* [What needs to be done]
Make an exact transcript of the lines in the data below, starting with the one containing "defeats; but the" and going on through the one containing "WE SEND A CD WITHOUT JEWELCASE , WE SUGGEST", with both included and the pictures left out.

########################################

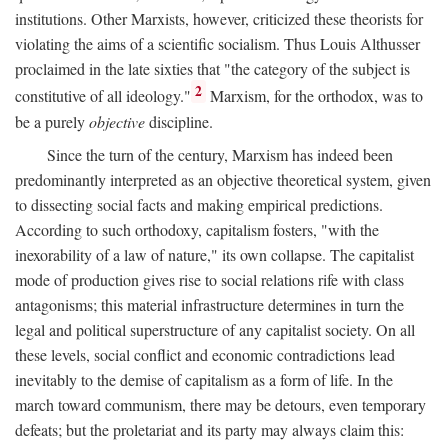
institutions. Other Marxists, however, criticized these theorists for
violating the aims of a scientific socialism. Thus Louis Althusser
proclaimed in the late sixties that "the category of the subject is
2
constitutive of all ideology."
Marxism, for the orthodox, was to
be a purely
objective
discipline.
Since the turn of the century, Marxism has indeed been
predominantly interpreted as an objective theoretical system, given
to dissecting social facts and making empirical predictions.
According to such orthodoxy, capitalism fosters, "with the
inexorability of a law of nature," its own collapse. The capitalist
mode of production gives rise to social relations rife with class
antagonisms; this material infrastructure determines in turn the
legal and political superstructure of any capitalist society. On all
these levels, social conflict and economic contradictions lead
inevitably to the demise of capitalism as a form of life. In the
march toward communism, there may be detours, even temporary
defeats; but the proletariat and its party may always claim this:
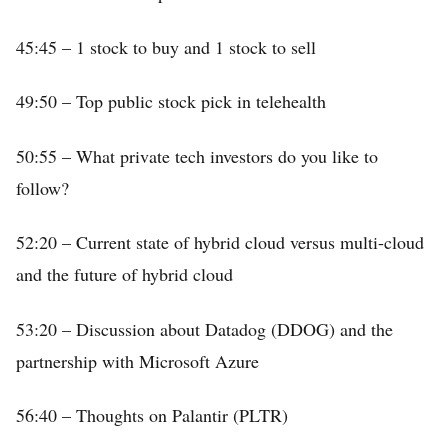
45:45 – 1 stock to buy and 1 stock to sell
49:50 – Top public stock pick in telehealth
50:55 – What private tech investors do you like to
follow?
52:20 – Current state of hybrid cloud versus multi-cloud
and the future of hybrid cloud
53:20 – Discussion about Datadog (DDOG) and the
partnership with Microsoft Azure
56:40 – Thoughts on Palantir (PLTR)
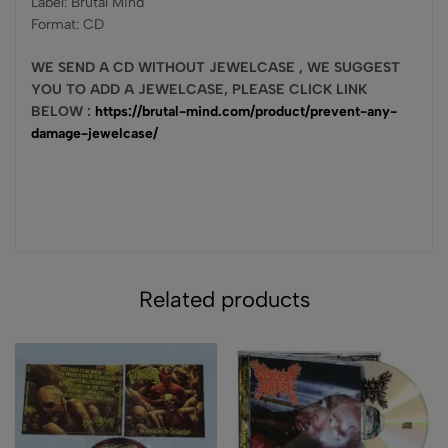
Label: Brutal Mind
Format: CD
WE SEND A CD WITHOUT JEWELCASE , WE SUGGEST
YOU TO ADD A JEWELCASE, PLEASE CLICK LINK
BELOW :
https://brutal-mind.com/product/prevent-any-
damage-jewelcase/
Related products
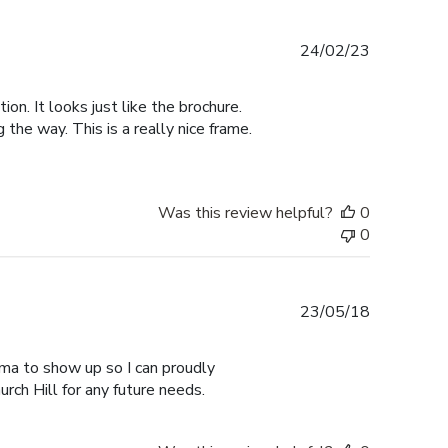
Published
24/02/23
date
n. It looks just like the brochure.
he way. This is a really nice frame.
Was this review helpful?
0
0
Published
23/05/18
date
ma to show up so I can proudly
urch Hill for any future needs.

########################################

* [Written solution]
defeats; but the proletariat and its party may always claim this:
45:45 – 1 stock to buy and 1 stock to sell
49:50 – Top public stock pick in telehealth
50:55 – What private tech investors do you like to
follow?
52:20 – Current state of hybrid cloud versus multi-cloud
and the future of hybrid cloud
53:20 – Discussion about Datadog (DDOG) and the
partnership with Microsoft Azure
56:40 – Thoughts on Palantir (PLTR)
Label: Brutal Mind
Format: CD
WE SEND A CD WITHOUT JEWELCASE , WE SUGGEST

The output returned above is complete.